**SOURCE DOCUMENT**
- Opening Delimiter -

The National Institute for Health and Clinical Excellence (NICE) has developed tools to help organisations implement this guidance. These are available on the NICE Web site (http://guidance.nice.org.uk/CG113 External Web Site Policy; see also the "Availability of Companion Documents" field).

Key Priorities for Implementation

The following recommendations have been identified as priorities for implementation. They have been chosen from the updated recommendations on the management of generalised anxiety disorder (GAD).

Step 1: All Known and Suspected Presentations of GAD

Identification

  • Identify and communicate the diagnosis of GAD as early as possible to help people understand the disorder and start effective treatment promptly. [new 2011]
  • Consider the diagnosis of GAD in people presenting with anxiety or significant worry, and in people who attend primary care frequently who:
    • Have a chronic physical health problem or
    • Do not have a physical health problem but are seeking reassurance about somatic symptoms (particularly older people and people from minority ethnic groups) or
    • Are repeatedly worrying about a wide range of different issues [new 2011]

Step 2: Diagnosed GAD That Has Not Improved after Step 1 Interventions

Low-Intensity Psychological Interventions for GAD

  • For people with GAD whose symptoms have not improved after education and active monitoring in step 1, offer one or more of the following as a first-line intervention, guided by the person's preference:
    • Individual non-facilitated self-help
    • Individual guided self-help
    • Psychoeducational groups [new 2011]

Step 3: GAD with Marked Functional Impairment or That Has Not Improved after Step 2 Interventions

Treatment Options

  • For people with GAD and marked functional impairment, or those whose symptoms have not responded adequately to step 2 interventions:
    • Offer either:
      • An individual high-intensity psychological intervention or
      • Drug treatment
    • Provide verbal and written information on the likely benefits and disadvantages of each mode of treatment, including the tendency of drug treatments to be associated with side effects and withdrawal syndromes.

- Closing Delimiter -

**EXTRACTED RECORDS**
- Opening Delimiter -

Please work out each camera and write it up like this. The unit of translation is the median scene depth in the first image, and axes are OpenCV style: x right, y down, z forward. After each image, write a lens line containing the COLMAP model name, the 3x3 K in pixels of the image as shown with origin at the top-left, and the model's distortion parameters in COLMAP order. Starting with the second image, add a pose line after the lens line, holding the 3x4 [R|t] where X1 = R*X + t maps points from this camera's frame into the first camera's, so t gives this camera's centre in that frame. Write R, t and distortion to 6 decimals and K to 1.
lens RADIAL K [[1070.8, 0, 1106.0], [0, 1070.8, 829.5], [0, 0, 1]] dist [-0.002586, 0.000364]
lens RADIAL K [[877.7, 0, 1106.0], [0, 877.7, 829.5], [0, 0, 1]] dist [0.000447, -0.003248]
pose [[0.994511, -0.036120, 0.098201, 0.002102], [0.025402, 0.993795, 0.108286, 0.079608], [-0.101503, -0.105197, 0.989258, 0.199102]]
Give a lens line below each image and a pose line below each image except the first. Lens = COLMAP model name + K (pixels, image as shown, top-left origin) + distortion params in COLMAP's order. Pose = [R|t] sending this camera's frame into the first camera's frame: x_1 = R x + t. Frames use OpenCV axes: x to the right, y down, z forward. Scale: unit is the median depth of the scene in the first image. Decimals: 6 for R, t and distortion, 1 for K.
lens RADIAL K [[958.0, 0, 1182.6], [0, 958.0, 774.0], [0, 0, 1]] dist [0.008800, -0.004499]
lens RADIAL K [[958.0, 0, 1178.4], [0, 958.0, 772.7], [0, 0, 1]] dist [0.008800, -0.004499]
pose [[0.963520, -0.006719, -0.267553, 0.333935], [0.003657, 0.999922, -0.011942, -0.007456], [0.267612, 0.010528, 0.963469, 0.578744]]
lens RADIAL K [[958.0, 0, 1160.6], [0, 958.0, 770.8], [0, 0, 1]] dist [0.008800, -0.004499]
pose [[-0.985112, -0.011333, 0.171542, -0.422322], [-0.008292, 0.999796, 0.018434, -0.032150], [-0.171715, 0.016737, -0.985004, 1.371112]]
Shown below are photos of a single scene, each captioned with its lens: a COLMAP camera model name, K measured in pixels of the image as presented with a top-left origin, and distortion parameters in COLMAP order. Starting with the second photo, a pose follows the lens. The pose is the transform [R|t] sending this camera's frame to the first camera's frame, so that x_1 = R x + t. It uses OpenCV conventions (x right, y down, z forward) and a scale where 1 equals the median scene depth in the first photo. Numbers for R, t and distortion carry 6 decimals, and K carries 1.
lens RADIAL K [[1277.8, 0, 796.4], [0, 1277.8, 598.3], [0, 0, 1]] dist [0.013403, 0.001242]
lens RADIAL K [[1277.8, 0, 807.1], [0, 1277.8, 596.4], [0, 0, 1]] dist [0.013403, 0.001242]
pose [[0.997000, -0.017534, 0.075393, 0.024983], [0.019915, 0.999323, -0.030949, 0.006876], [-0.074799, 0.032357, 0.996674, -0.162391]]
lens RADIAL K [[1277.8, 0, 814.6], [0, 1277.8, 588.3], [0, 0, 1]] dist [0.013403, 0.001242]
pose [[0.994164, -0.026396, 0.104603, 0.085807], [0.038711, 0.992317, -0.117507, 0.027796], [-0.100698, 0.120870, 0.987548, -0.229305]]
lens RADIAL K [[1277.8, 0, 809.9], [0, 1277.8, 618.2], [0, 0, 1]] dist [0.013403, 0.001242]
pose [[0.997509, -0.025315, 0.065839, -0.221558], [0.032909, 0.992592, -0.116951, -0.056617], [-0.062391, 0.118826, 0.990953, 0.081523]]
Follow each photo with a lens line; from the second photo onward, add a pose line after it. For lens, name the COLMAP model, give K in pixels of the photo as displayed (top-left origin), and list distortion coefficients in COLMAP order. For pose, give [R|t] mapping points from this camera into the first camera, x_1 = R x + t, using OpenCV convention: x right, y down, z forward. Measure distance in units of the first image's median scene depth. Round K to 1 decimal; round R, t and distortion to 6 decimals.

- Closing Delimiter -

**TASK ITEM**
Please reproduce the full anxiety disorder guidance text, word for word. The rows aren't needed for this exercise.

**ANSWER SECTION**
The National Institute for Health and Clinical Excellence (NICE) has developed tools to help organisations implement this guidance. These are available on the NICE Web site (http://guidance.nice.org.uk/CG113 External Web Site Policy; see also the "Availability of Companion Documents" field).

Key Priorities for Implementation

The following recommendations have been identified as priorities for implementation. They have been chosen from the updated recommendations on the management of generalised anxiety disorder (GAD).

Step 1: All Known and Suspected Presentations of GAD

Identification

  • Identify and communicate the diagnosis of GAD as early as possible to help people understand the disorder and start effective treatment promptly. [new 2011]
  • Consider the diagnosis of GAD in people presenting with anxiety or significant worry, and in people who attend primary care frequently who:
    • Have a chronic physical health problem or
    • Do not have a physical health problem but are seeking reassurance about somatic symptoms (particularly older people and people from minority ethnic groups) or
    • Are repeatedly worrying about a wide range of different issues [new 2011]

Step 2: Diagnosed GAD That Has Not Improved after Step 1 Interventions

Low-Intensity Psychological Interventions for GAD

  • For people with GAD whose symptoms have not improved after education and active monitoring in step 1, offer one or more of the following as a first-line intervention, guided by the person's preference:
    • Individual non-facilitated self-help
    • Individual guided self-help
    • Psychoeducational groups [new 2011]

Step 3: GAD with Marked Functional Impairment or That Has Not Improved after Step 2 Interventions

Treatment Options

  • For people with GAD and marked functional impairment, or those whose symptoms have not responded adequately to step 2 interventions:
    • Offer either:
      • An individual high-intensity psychological intervention or
      • Drug treatment
    • Provide verbal and written information on the likely benefits and disadvantages of each mode of treatment, including the tendency of drug treatments to be associated with side effects and withdrawal syndromes.